The story so far then is not lined with ‘Triple Loops’ of the Akatarawa’s, or 325km Wairarapa loops. No. Instead it is of, and about, the grind. I recall the road towards Taupo late last November, when everything seemed so bleak, and I learned so much about myself. That was hard work, but the reward was just 10 hours away. Triathlon is day after day. That is not to say that I dread it. All going well I can think of little else I would rather be doing. A lottery win would simply mean I could get in more training, and I would continue with this goal for sure. No, it’s when things aren’t going ideally that you look within yourself. That’s when you start to evaluate ‘why’ this is happening. Not so much what you are training towards, but who you want to be when you get there.

Several months ago, with aching ankles and knees that were starting to be sore after runs, I got a coach onboard. Lynley said that there were two clear goals for this journey. Firstly, to get the start line in the best possible shape, and secondly to get through the summer without a divorce. Both are on track and for this I am grateful, and I am enjoying a season that has more balance to it than the 2008/09 campaign.

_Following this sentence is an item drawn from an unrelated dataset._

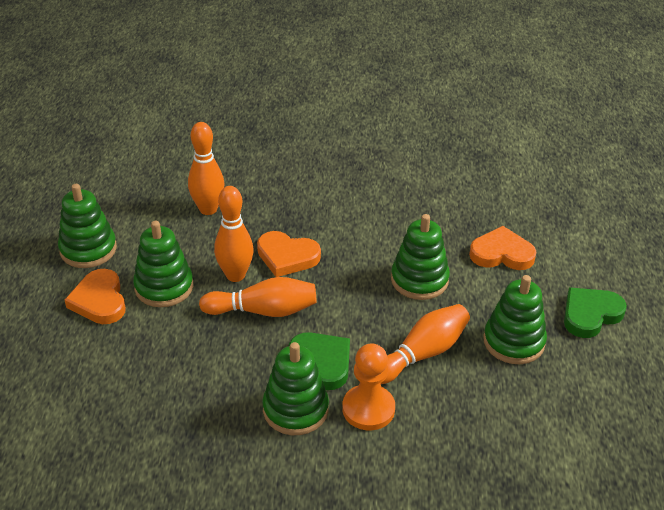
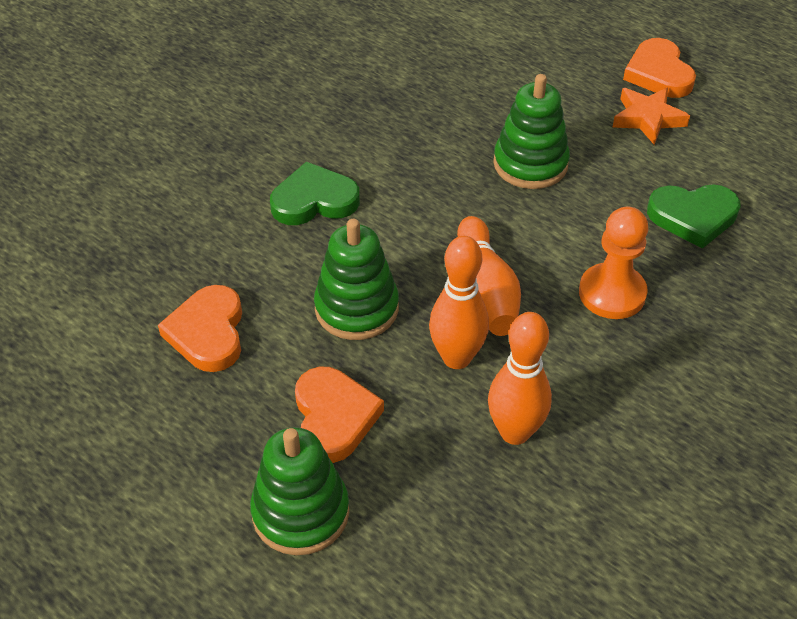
green stacking toy: [58,184,117,268] [133,221,193,307] [262,342,329,435] [391,214,450,300] [483,275,547,364] = 5 -> [250,427,349,555] [314,219,399,340] [493,74,570,189] = 3
orange bowling pin: [188,122,224,215] [199,277,316,317] [214,186,253,282] [381,304,470,384] = 4 -> [429,236,489,369] [457,216,521,336] [488,312,552,445] = 3
orange star: none = 0 -> [613,87,690,145] = 1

My true goal therefore is the start line. The event won’t “take care of itself”, but I know that as with the Maxi Enduro, I’ll have my easy out at any point I wish, with the water being entered for my warm up for the lake swim being my point of no return. On more than one occasion I have been enduring a hard workout and have imagined how the sand between my toes will feel at the start line next March. It is only recently that I have realised how much I long for an epic outing, and in the past few weeks it has also dawned on me that those moments on the foreshore of Lake Taupo early next year will become the end of this journey…and the beginning of my next.